§ **Stored data entries**:
-=-=-=-=-
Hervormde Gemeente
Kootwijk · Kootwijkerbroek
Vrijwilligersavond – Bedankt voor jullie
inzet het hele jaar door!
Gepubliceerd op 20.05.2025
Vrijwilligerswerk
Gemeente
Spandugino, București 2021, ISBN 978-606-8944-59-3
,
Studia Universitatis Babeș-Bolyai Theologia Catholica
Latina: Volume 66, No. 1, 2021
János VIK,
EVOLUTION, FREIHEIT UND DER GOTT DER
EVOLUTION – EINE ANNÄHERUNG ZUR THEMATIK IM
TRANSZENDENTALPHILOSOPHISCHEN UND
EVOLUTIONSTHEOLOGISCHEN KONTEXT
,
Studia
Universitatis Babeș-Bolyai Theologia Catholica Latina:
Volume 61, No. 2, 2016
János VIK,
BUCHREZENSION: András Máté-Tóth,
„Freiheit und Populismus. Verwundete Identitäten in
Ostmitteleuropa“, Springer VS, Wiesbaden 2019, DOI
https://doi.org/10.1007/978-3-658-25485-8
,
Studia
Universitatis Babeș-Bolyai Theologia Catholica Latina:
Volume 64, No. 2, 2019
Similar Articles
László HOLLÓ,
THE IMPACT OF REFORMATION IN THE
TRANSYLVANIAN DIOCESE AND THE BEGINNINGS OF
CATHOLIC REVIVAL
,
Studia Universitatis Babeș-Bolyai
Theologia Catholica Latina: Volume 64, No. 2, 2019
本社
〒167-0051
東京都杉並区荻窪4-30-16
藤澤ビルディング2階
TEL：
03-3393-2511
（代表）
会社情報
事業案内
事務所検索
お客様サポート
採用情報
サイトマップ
-=-=-=-=-
§ **Brief**:
List every line in the entries above that contains the word "Bolyai", copying each line in full.

§ **The completed task**:
Studia Universitatis Babeș-Bolyai Theologia Catholica
Universitatis Babeș-Bolyai Theologia Catholica Latina:
Universitatis Babeș-Bolyai Theologia Catholica Latina:
Studia Universitatis Babeș-Bolyai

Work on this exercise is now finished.